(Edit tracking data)

::::::

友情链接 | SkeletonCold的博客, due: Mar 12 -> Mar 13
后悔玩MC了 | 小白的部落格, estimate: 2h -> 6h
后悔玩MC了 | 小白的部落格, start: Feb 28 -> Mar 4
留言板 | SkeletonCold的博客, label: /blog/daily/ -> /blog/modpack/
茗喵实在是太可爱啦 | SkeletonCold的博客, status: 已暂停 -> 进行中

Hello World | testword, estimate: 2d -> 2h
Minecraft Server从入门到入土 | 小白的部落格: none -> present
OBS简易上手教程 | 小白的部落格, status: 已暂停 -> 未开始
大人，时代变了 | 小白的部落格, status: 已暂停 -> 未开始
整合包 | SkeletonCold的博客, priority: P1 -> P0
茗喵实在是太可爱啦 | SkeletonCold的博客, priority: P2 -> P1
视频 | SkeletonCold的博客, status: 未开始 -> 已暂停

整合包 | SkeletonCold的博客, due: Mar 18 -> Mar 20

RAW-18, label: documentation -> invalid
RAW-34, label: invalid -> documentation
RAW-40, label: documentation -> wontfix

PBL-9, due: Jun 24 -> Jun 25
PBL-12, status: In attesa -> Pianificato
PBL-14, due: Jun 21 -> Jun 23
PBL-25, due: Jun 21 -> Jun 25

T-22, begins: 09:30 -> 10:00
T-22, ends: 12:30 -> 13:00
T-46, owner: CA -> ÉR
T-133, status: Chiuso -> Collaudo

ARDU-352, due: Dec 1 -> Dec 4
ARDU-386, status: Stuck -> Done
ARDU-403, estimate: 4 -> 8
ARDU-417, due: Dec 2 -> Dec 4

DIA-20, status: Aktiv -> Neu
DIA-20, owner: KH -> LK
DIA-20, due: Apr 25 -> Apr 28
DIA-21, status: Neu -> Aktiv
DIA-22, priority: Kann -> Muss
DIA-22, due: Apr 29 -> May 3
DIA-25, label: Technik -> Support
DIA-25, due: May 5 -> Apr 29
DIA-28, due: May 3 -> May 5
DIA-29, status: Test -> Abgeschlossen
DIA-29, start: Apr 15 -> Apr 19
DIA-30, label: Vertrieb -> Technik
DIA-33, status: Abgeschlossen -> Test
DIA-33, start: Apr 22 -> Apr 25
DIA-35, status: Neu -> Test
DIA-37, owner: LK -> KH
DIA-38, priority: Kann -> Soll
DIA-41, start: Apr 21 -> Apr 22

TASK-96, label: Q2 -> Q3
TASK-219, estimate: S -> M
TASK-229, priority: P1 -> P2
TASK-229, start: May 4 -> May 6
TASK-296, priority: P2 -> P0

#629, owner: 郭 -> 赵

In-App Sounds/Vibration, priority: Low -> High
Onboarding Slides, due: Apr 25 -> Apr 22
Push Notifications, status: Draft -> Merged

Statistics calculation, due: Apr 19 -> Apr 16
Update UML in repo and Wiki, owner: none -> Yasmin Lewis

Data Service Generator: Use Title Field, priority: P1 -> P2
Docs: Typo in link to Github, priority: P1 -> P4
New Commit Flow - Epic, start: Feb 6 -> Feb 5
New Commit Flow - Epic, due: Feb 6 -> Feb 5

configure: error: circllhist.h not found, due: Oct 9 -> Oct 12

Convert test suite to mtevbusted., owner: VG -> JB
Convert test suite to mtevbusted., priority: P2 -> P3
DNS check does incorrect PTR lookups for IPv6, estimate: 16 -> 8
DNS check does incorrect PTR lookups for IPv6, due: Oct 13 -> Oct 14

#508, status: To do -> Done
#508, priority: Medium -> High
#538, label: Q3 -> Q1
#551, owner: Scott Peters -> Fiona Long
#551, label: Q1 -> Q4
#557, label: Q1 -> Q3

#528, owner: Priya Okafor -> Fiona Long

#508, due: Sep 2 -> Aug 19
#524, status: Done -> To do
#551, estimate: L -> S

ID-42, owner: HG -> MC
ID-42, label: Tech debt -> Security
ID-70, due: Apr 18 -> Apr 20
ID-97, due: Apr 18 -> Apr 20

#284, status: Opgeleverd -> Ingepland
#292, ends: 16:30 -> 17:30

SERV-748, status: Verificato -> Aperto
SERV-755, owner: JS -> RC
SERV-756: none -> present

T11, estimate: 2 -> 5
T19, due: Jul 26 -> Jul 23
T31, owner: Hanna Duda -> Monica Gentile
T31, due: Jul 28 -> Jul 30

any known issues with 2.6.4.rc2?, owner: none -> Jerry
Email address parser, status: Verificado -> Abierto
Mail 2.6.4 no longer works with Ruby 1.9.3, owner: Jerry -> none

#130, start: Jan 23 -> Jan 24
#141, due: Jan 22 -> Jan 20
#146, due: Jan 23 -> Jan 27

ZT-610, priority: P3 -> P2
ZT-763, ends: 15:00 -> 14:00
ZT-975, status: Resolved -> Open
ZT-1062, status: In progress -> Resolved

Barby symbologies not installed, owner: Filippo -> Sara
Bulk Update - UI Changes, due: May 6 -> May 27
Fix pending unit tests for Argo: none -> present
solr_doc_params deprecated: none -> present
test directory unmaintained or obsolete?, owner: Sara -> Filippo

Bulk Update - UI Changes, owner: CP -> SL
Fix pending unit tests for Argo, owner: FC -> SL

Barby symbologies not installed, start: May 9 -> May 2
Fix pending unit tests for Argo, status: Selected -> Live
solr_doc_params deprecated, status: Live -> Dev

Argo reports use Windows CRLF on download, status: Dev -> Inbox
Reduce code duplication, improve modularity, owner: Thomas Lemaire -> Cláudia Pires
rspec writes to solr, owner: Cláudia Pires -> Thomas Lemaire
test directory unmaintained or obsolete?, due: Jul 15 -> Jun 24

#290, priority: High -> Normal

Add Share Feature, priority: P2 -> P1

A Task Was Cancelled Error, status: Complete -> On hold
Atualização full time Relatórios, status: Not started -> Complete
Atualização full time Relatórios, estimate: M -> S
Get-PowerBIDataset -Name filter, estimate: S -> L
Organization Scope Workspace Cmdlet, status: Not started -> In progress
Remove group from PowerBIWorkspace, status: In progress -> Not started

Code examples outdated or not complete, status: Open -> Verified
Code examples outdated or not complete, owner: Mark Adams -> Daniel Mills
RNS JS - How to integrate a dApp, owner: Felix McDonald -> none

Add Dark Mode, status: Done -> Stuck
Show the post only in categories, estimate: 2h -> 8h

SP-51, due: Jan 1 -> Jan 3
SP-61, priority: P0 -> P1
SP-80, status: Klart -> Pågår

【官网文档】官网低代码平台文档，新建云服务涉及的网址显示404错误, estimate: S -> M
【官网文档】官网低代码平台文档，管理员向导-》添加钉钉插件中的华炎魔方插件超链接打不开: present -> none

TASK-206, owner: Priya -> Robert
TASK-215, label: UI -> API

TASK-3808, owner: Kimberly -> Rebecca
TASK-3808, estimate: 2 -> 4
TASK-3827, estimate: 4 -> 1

::::::

Problem requirements = Every line of the data must appear again in the answer, exactly as written.

Written reply =
友情链接 | SkeletonCold的博客, due: Mar 12 -> Mar 13
后悔玩MC了 | 小白的部落格, estimate: 2h -> 6h
后悔玩MC了 | 小白的部落格, start: Feb 28 -> Mar 4
留言板 | SkeletonCold的博客, label: /blog/daily/ -> /blog/modpack/
茗喵实在是太可爱啦 | SkeletonCold的博客, status: 已暂停 -> 进行中

Hello World | testword, estimate: 2d -> 2h
Minecraft Server从入门到入土 | 小白的部落格: none -> present
OBS简易上手教程 | 小白的部落格, status: 已暂停 -> 未开始
大人，时代变了 | 小白的部落格, status: 已暂停 -> 未开始
整合包 | SkeletonCold的博客, priority: P1 -> P0
茗喵实在是太可爱啦 | SkeletonCold的博客, priority: P2 -> P1
视频 | SkeletonCold的博客, status: 未开始 -> 已暂停

整合包 | SkeletonCold的博客, due: Mar 18 -> Mar 20

RAW-18, label: documentation -> invalid
RAW-34, label: invalid -> documentation
RAW-40, label: documentation -> wontfix

PBL-9, due: Jun 24 -> Jun 25
PBL-12, status: In attesa -> Pianificato
PBL-14, due: Jun 21 -> Jun 23
PBL-25, due: Jun 21 -> Jun 25

T-22, begins: 09:30 -> 10:00
T-22, ends: 12:30 -> 13:00
T-46, owner: CA -> ÉR
T-133, status: Chiuso -> Collaudo

ARDU-352, due: Dec 1 -> Dec 4
ARDU-386, status: Stuck -> Done
ARDU-403, estimate: 4 -> 8
ARDU-417, due: Dec 2 -> Dec 4

DIA-20, status: Aktiv -> Neu
DIA-20, owner: KH -> LK
DIA-20, due: Apr 25 -> Apr 28
DIA-21, status: Neu -> Aktiv
DIA-22, priority: Kann -> Muss
DIA-22, due: Apr 29 -> May 3
DIA-25, label: Technik -> Support
DIA-25, due: May 5 -> Apr 29
DIA-28, due: May 3 -> May 5
DIA-29, status: Test -> Abgeschlossen
DIA-29, start: Apr 15 -> Apr 19
DIA-30, label: Vertrieb -> Technik
DIA-33, status: Abgeschlossen -> Test
DIA-33, start: Apr 22 -> Apr 25
DIA-35, status: Neu -> Test
DIA-37, owner: LK -> KH
DIA-38, priority: Kann -> Soll
DIA-41, start: Apr 21 -> Apr 22

TASK-96, label: Q2 -> Q3
TASK-219, estimate: S -> M
TASK-229, priority: P1 -> P2
TASK-229, start: May 4 -> May 6
TASK-296, priority: P2 -> P0

#629, owner: 郭 -> 赵

In-App Sounds/Vibration, priority: Low -> High
Onboarding Slides, due: Apr 25 -> Apr 22
Push Notifications, status: Draft -> Merged

Statistics calculation, due: Apr 19 -> Apr 16
Update UML in repo and Wiki, owner: none -> Yasmin Lewis

Data Service Generator: Use Title Field, priority: P1 -> P2
Docs: Typo in link to Github, priority: P1 -> P4
New Commit Flow - Epic, start: Feb 6 -> Feb 5
New Commit Flow - Epic, due: Feb 6 -> Feb 5

configure: error: circllhist.h not found, due: Oct 9 -> Oct 12

Convert test suite to mtevbusted., owner: VG -> JB
Convert test suite to mtevbusted., priority: P2 -> P3
DNS check does incorrect PTR lookups for IPv6, estimate: 16 -> 8
DNS check does incorrect PTR lookups for IPv6, due: Oct 13 -> Oct 14

#508, status: To do -> Done
#508, priority: Medium -> High
#538, label: Q3 -> Q1
#551, owner: Scott Peters -> Fiona Long
#551, label: Q1 -> Q4
#557, label: Q1 -> Q3

#528, owner: Priya Okafor -> Fiona Long

#508, due: Sep 2 -> Aug 19
#524, status: Done -> To do
#551, estimate: L -> S

ID-42, owner: HG -> MC
ID-42, label: Tech debt -> Security
ID-70, due: Apr 18 -> Apr 20
ID-97, due: Apr 18 -> Apr 20

#284, status: Opgeleverd -> Ingepland
#292, ends: 16:30 -> 17:30

SERV-748, status: Verificato -> Aperto
SERV-755, owner: JS -> RC
SERV-756: none -> present

T11, estimate: 2 -> 5
T19, due: Jul 26 -> Jul 23
T31, owner: Hanna Duda -> Monica Gentile
T31, due: Jul 28 -> Jul 30

any known issues with 2.6.4.rc2?, owner: none -> Jerry
Email address parser, status: Verificado -> Abierto
Mail 2.6.4 no longer works with Ruby 1.9.3, owner: Jerry -> none

#130, start: Jan 23 -> Jan 24
#141, due: Jan 22 -> Jan 20
#146, due: Jan 23 -> Jan 27

ZT-610, priority: P3 -> P2
ZT-763, ends: 15:00 -> 14:00
ZT-975, status: Resolved -> Open
ZT-1062, status: In progress -> Resolved

Barby symbologies not installed, owner: Filippo -> Sara
Bulk Update - UI Changes, due: May 6 -> May 27
Fix pending unit tests for Argo: none -> present
solr_doc_params deprecated: none -> present
test directory unmaintained or obsolete?, owner: Sara -> Filippo

Bulk Update - UI Changes, owner: CP -> SL
Fix pending unit tests for Argo, owner: FC -> SL

Barby symbologies not installed, start: May 9 -> May 2
Fix pending unit tests for Argo, status: Selected -> Live
solr_doc_params deprecated, status: Live -> Dev

Argo reports use Windows CRLF on download, status: Dev -> Inbox
Reduce code duplication, improve modularity, owner: Thomas Lemaire -> Cláudia Pires
rspec writes to solr, owner: Cláudia Pires -> Thomas Lemaire
test directory unmaintained or obsolete?, due: Jul 15 -> Jun 24

#290, priority: High -> Normal

Add Share Feature, priority: P2 -> P1

A Task Was Cancelled Error, status: Complete -> On hold
Atualização full time Relatórios, status: Not started -> Complete
Atualização full time Relatórios, estimate: M -> S
Get-PowerBIDataset -Name filter, estimate: S -> L
Organization Scope Workspace Cmdlet, status: Not started -> In progress
Remove group from PowerBIWorkspace, status: In progress -> Not started

Code examples outdated or not complete, status: Open -> Verified
Code examples outdated or not complete, owner: Mark Adams -> Daniel Mills
RNS JS - How to integrate a dApp, owner: Felix McDonald -> none

Add Dark Mode, status: Done -> Stuck
Show the post only in categories, estimate: 2h -> 8h

SP-51, due: Jan 1 -> Jan 3
SP-61, priority: P0 -> P1
SP-80, status: Klart -> Pågår

【官网文档】官网低代码平台文档，新建云服务涉及的网址显示404错误, estimate: S -> M
【官网文档】官网低代码平台文档，管理员向导-》添加钉钉插件中的华炎魔方插件超链接打不开: present -> none

TASK-206, owner: Priya -> Robert
TASK-215, label: UI -> API

TASK-3808, owner: Kimberly -> Rebecca
TASK-3808, estimate: 2 -> 4
TASK-3827, estimate: 4 -> 1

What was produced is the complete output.